Predictions & forward-looking views
- Mitchell expects a major downturn in the next 10 years — he sees it as the best buying opportunity of his career combined with the AI-driven productivity boom.
- China will be a dominant force in AI, aided by infrastructure and speed of deployment; ByteDance is especially strong.
- Public markets will remain volatile and memetic; long-term fundamentals will create opportunity for disciplined investors.
- Venture capital will shrink in aggregate over time (fewer funds or capital), with LPs pressuring for liquidity and DPI.
Quickfire highlights (rapid responses)
- Changed mind last 12 months: AI is even bigger than expected.
- Favorite Series A firm to back: Benchmark.
- Growth firm choice: Lead Edge (self); respect for Iconiq.
- Biggest hiring challenge: assembling a team with the same discipline on returns.
- Most excited for next 10 years: downturn + AI creates generational investment opportunities.
One-paragraph summary for busy readers
Mitchell Green argues that the “SaaS apocalypse” narrative is exaggerated — many incumbents have the balance sheets, distribution and data to survive — while AI will create enormous new opportunities (and winners), with China (and ByteDance) positioned strongly.
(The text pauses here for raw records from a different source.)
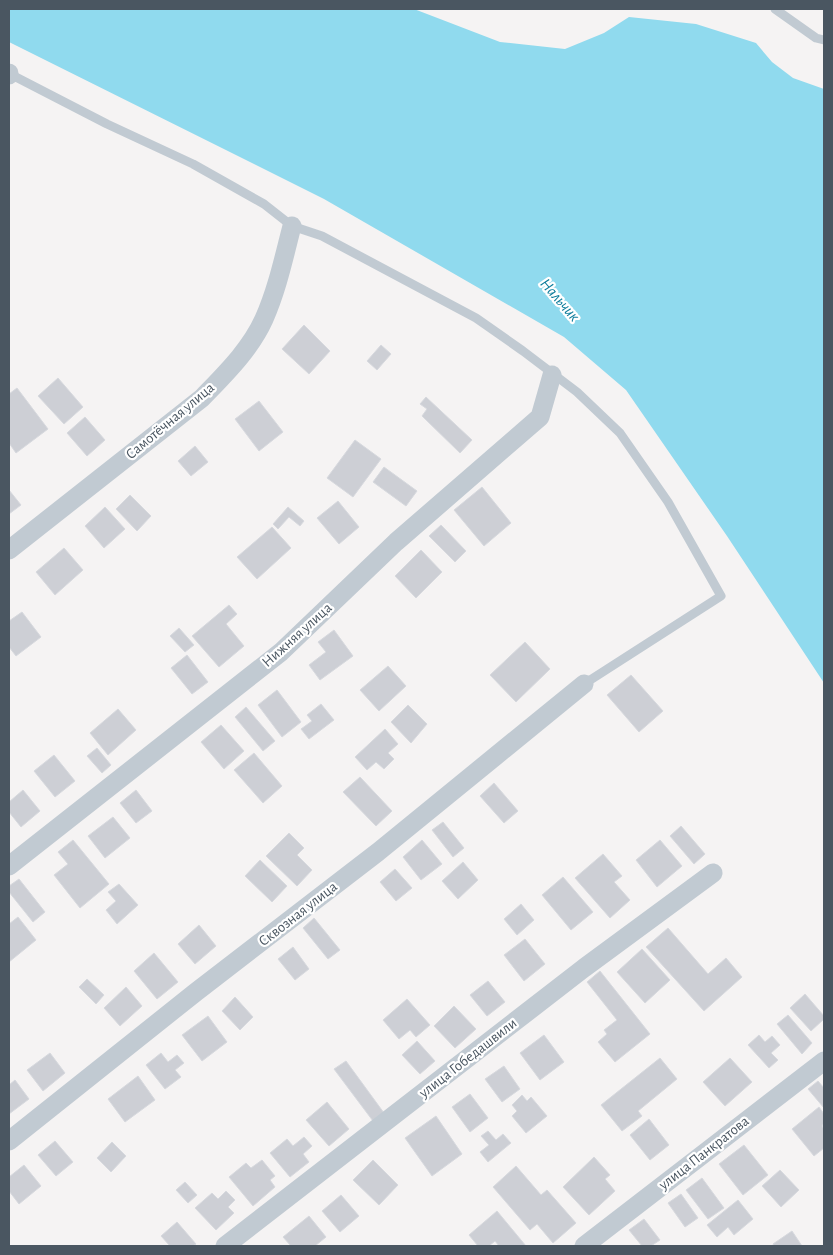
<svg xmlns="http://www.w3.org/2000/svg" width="833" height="1255" font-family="'Alegreya Sans',sans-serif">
  <rect width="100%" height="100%" fill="#f5f3f3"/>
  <path fill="#90daee" d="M9,9h405l86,33 65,7 39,-16 25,-16 67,7 60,19 16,19 21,16 31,11v594l-97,-147 -101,-146 -62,-53 -240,-138 -315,-157z"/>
  <path fill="#cdcfd5" stroke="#d7d9de" d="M304,325l26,26 -21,23 -27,-25z
    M381,345l10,9 -14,16 -10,-9z
    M58,378l25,29 -19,17 -26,-28z
    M17,388l31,41 -32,24 -7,-10v-49z
    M426,397l46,43 -12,13 -38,-37 5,-7 -7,-5z
    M259,401l24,31 -24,19 -24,-32z
    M85,417l20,23 -18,16 -20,-23z
    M355,440l26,19 -28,38 -26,-19z
    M195,446l13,16 -17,14 -13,-15z
    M384,467l33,24 -11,15 -33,-24z
    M482,487l29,36 -27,23 -30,-36z
    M9,490l12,15 -12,9z
    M130,495l21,21 -14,15 -21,-22z
    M338,501l21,26 -20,17 -22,-26z
    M105,507l20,22 -21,19 -19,-22z
    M288,507l16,14 -4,5 -11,-9 -11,12 -5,-5z
    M441,525l25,26 -11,11 -26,-26z
    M272,527l19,21 -34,31 -20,-22z
    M64,548l19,22 -28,25 -19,-23z
    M421,550l21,22 -26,26 -21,-22z
    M229,605l8,9 -11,10 18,22 -25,21 -27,-31z
    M22,612l19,25 -25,19 -7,-9v-26z
    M179,628l15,17 -9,7 -15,-16z
    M334,630l19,26 -33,24 -11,-15 17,-13 -8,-10z
    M525,642l25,27 -34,33 -26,-27z
    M187,655l21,27 -16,12 -21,-26z
    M388,666l18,20 -27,25 -19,-21z
    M631,675l32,36 -24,21 -32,-37z
    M277,690l24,32 -19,15 -24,-32z
    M321,704l13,16 -25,19 -8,-10 11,-8 -5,-6z
    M408,705l19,19 -16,19 -20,-21z
    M246,707l29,34 -12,10 -28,-34z
    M118,709l18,21 -28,25 -18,-22z
    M221,725l23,26 -20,18 -23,-27z
    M385,729l13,15 -10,9 6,6 -10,10 -8,-7 -9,8 -12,-13z
    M97,748l14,17 -9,8 -15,-17z
    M254,753l28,33 -19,17 -29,-33z
    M54,755l21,26 -20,16 -21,-26z
    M360,777l32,34 -16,15 -33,-34z
    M494,783l24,28 -14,12 -24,-27z
    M23,790l17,21 -19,16 -12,-15v-10z
    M136,790l16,21 -16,12 -16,-20z
    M113,817l17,21 -25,20 -17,-22z
    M443,822l21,26 -11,9 -21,-27z
    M681,826l24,28 -11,10 -24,-28z
    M289,833l15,15 -7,7 15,15 -15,16 -31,-30z
    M73,840l36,44 -29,24 -26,-33 14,-11 -10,-12z
    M422,840l20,24 -21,16 -18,-23z
    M660,840l22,26 -25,21 -21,-27z
    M603,854l19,22 -8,6 16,18 -20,18 -35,-40z
    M260,860l27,26 -15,16 -27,-26z
    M463,862l15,18 -20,19 -16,-18z
    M395,869l17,19 -16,13 -16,-19z
    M563,877l30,35 -22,18 -29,-35z
    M19,879l26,33 -12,10 -24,-30v-6z
    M119,884l19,21 -21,19 -11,-14 10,-9 -8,-9z
    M521,904l13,16 -17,15 -13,-16z
    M18,917l18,23 -27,22v-38z
    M314,918l26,32 -12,9 -25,-31z
    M199,925l17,21 -21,18 -17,-20z
    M668,928l40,46 18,-16 16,19 -38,34 -58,-64z
    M525,939l20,25 -21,17 -20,-26z
    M293,947l16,22 -14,11 -17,-21z
    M642,949l28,31 -25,23 -28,-31z
    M154,953l24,29 -21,17 -23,-28z
    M600,971l50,63 -35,28 -17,-20 9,-8 -3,-4 13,-10 -30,-38z
    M87,979l17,16 -8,9 -17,-17z
    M488,981l17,21 -18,14 -17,-21z
    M126,987l16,19 -22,20 -16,-18z
    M805,994l19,22v3l-13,12 -21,-23z
    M235,997l18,20 -13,13 -18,-19z
    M407,999l23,26 -14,12 -6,-7 -11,9 -16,-19z
    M454,1006l22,23 -21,19 -21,-22z
    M788,1015l24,28 -10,11 -25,-30z
    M208,1016l19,26 -25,19 -20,-26z
    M544,1035l20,27 -24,18 -20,-27z
    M759,1035l6,7 7,-6 8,9 -9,8 7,7 -9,8 -21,-23z
    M417,1041l18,20 -15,13 -18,-19z
    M50,1053l15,20 -22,18 -16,-21z
    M161,1053l7,9 9,-7 7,8 -9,7 6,7 -16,12 -19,-24z
    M660,1058l17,21 -39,32 4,5 -20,15 -21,-26z
    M730,1058l22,24 -27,24 -22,-24z
    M346,1061l38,52 -11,8 -39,-52z
    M504,1066l16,23 -18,13 -17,-23z
    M138,1076l17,24 -30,22 -17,-23z
    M15,1080l14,19 -20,15v-29z
    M818,1081l6,7v20l-16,-19z
    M470,1094l18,24 -18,14 -18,-25z
    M522,1095l5,6 4,-4 16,19 -21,17 -14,-17 5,-5 -5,-6z
    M327,1102l22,27 -20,17 -23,-26z
    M819,1107l5,7v9l-2,3 2,3v19l-10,8 -22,-27z
    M436,1116l26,38 -30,22 -27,-38z
    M649,1119l20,26 -19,15 -20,-25z
    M488,1131l8,9 7,-6 8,9 -23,19 -8,-10 9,-7 -8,-9z
    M304,1137l8,9 -9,8 6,8 -19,15 -20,-24 17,-14 6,7z
    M55,1141l18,21 -17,14 -18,-21z
    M112,1142l14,14 -15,16 -14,-14z
    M744,1145l24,30 -25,20 -24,-31z
    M594,1157l16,18 -5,4 10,12 -26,24 -26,-28z
    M262,1160l13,16 -5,4 5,7 -22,19 -24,-29 17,-14 5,5z
    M373,1160l25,25 -19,20 -26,-25z
    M24,1165l17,21 -22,18 -10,-13v-14z
    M516,1166l25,29 6,-5 29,33 -23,20 -16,-19 -7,6 -37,-43z
    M780,1170l19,20 -18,17 -19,-21z
    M702,1178l22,30 -16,11 -22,-29z
    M185,1182l12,13 -9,8 -12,-13z
    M226,1191l9,9 -7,7 6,6 -18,17 -21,-22 17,-15 6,6z
    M681,1194l17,24 -13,9 -17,-24z
    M341,1195l18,21 -19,16 -18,-21z
    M738,1200l15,19 -19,16 -6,-8 -11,10 -10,-12z
    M497,1211l29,35h-27l-4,-5 -6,5h-11l-9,-11z
    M309,1216l17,21 -11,9h-24l-8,-9z
    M644,1219l16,21 -9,6h-9l-13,-16z
    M177,1222l19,22 -3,2h-23l-9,-10z
    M792,1231l10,15h-28l-1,-2z"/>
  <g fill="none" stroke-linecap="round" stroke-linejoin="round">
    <path stroke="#c1cad2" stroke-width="9" d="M775,9l41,29 8,2
      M10,74l97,50 86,40 71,40 28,22 30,10 154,82 47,33 54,41 43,41 48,69 53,94 -137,88"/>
    <path stroke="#c1cad2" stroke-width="19" d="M9,73v2
      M9,550l193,-152c23,-24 48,-48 62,-79 13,-29 20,-62 28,-93
      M9,866l272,-214 115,-110 144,-125 12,-42
      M9,1141l187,-149 182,-140 206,-168
      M225,1246l359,-278 129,-95
      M584,1246l240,-185"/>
  </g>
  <g text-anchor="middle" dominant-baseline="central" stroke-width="4.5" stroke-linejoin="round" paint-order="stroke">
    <g font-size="15" fill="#4a5661" stroke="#fff">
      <text transform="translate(170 421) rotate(-40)">Самотёчная улица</text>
      <text transform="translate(297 635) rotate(-42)">Нижняя улица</text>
      <text transform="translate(298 914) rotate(-38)">Сквозная улица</text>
      <text transform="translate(468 1058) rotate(-38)">улица Гобедашвили</text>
      <text transform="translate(704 1153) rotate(-38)">улица Панкратова</text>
    </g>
    <g font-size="16" font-style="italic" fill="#0c7c9b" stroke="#fff">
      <text transform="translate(560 300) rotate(49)">Нальчик</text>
    </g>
  </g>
  <rect width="833" height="1255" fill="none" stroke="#4a5661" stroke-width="20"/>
</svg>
The real, under-discussed problems are market meme‑driven volatility, massive stock-based compensation dilution, and an oversupply of underperforming VCs. Investment discipline matters: focus on gross dollar retention, re-underwrite constantly, sell to return capital, and look for secondary/special situation entry points. Mitchell expects a significant downturn in the coming decade that, combined with AI-driven productivity gains, will create the next generation of great investments.